All of this is in our power and it is all powerful stuff. It is all small but with large consequences, particularly as more communities take up these practices. And the best part is that the same things that help people, help local business. Because local business is people. It is people-scaled, but it is also actual living people. There may be corporations, but they are small and the stake-holders are your neighbors. The better off everybody in the community is, the more opportunity for community business. Maybe not for wealth extraction, but trade and service and production. A healthy community needs all that. So, small and responsible is good for business.

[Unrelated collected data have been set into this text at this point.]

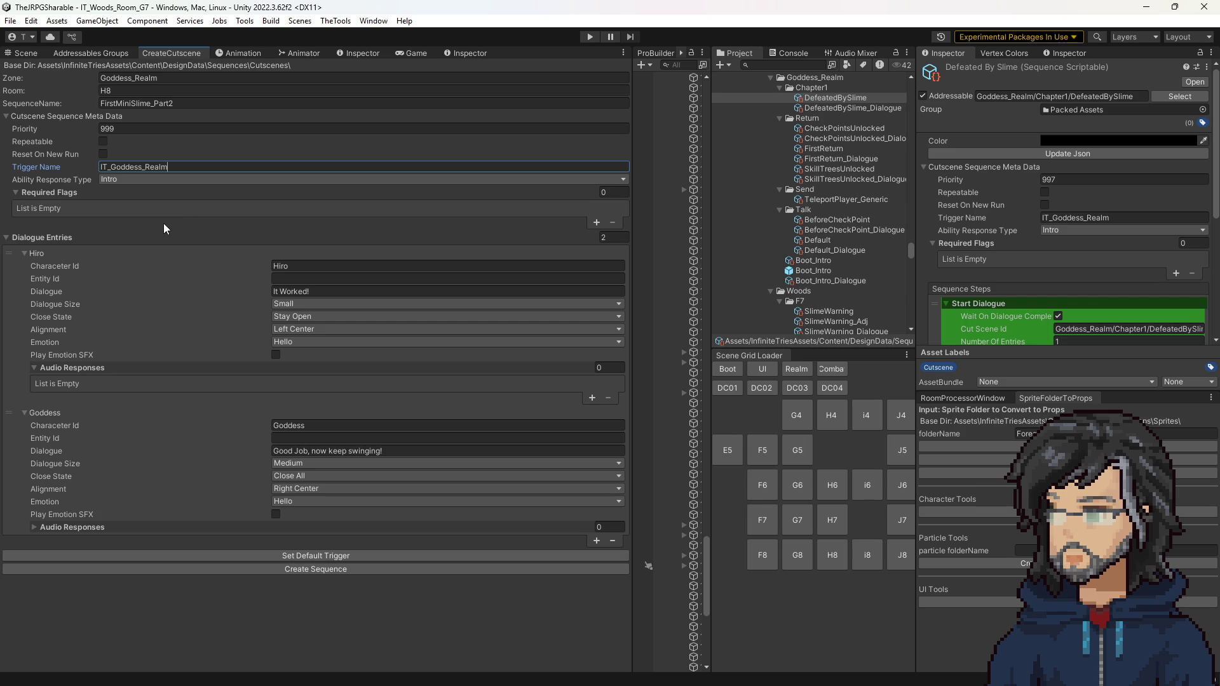
Step: Set the room to Chapter1 and the sequence name to AdventureLost
click(158, 90)
text(Chat)
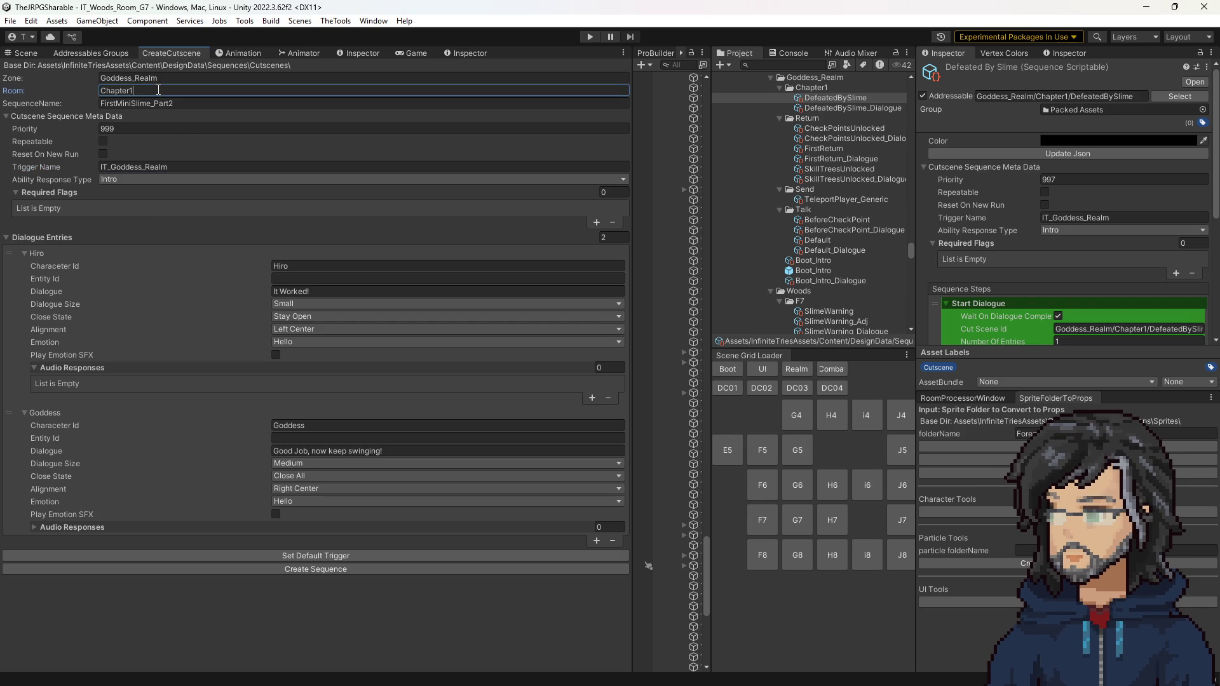
key(Tab)
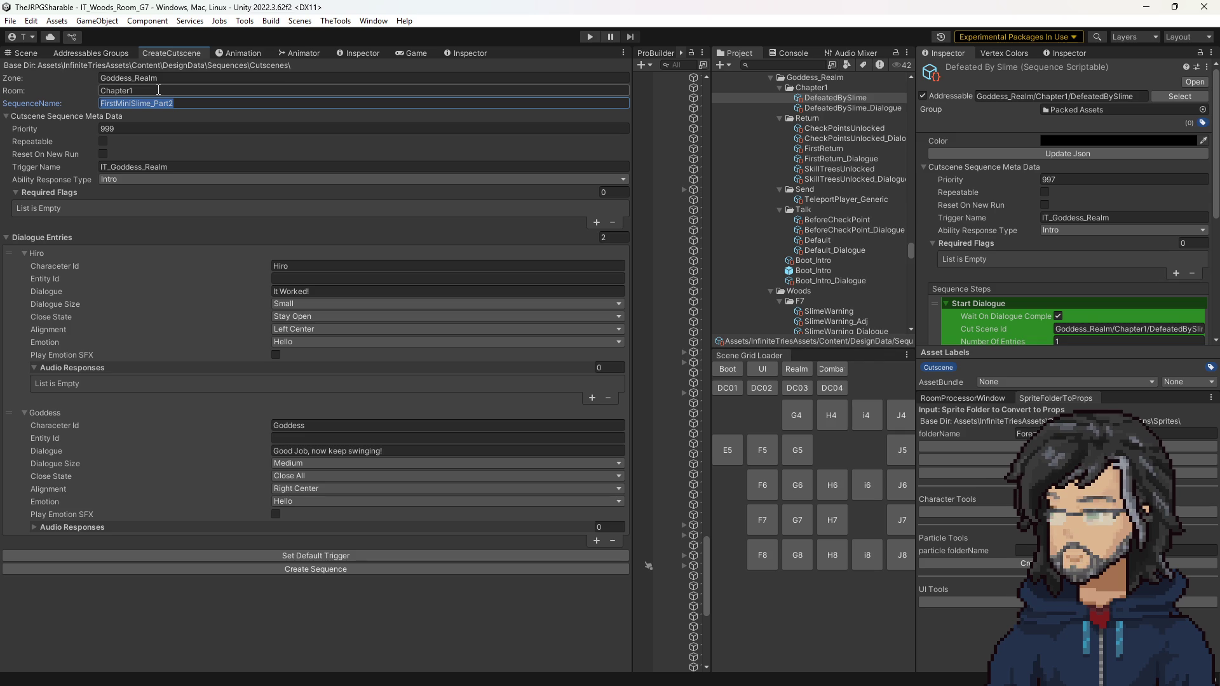
text(A)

And all it takes is a little effort from each of us, a night spent haranguing the city council, a few hours of writing letters to a regulatory board, an afternoon going door-to-door with a petition, perhaps a stint on the school board. And a continual good-natured battering of Chamber of Commerce members down at the pub.

Of course, it helps if those with a voice are brought on board. Find the daddy of the bank teller who is being forced to destroy his car to subsidize staffing issues. I’m sure that guy has leverage and opinions on the car bills. He could probably be swayed to think things and say things that are in alignment with the needs of those who have no influence. But if you have the advantage of privilege, then use it! Don’t expect someone else to do that work. Get out there and get it done.

I am not sure that my employer quite understands the changes that have been set in motion. The gossip chain spread that story within days. Now, we all know that we have leverage. We can demand. Wouldn’t it be great if such a thing were to happen in your community!

So what’s stopping you…

Eliza Daley

Eliza Daley is a fiction. She is the part of me that is confident and wise, knowledgable and skilled. She is the voice that wants to be heard in this old woman who more often prefers her solitary and silent hearth. She has all my experience — as mother, musician, geologist and logician; book-seller, business-woman, and home-maker; baker, gardener, and chief bottle-washer; historian, anthropologist, philosopher, and over it all, writer. But she has not lived, is not encumbered with all the mess and emotion, and therefore she has a wonderfully fresh perspective on my life. I rather like knowing her. I do think you will as well.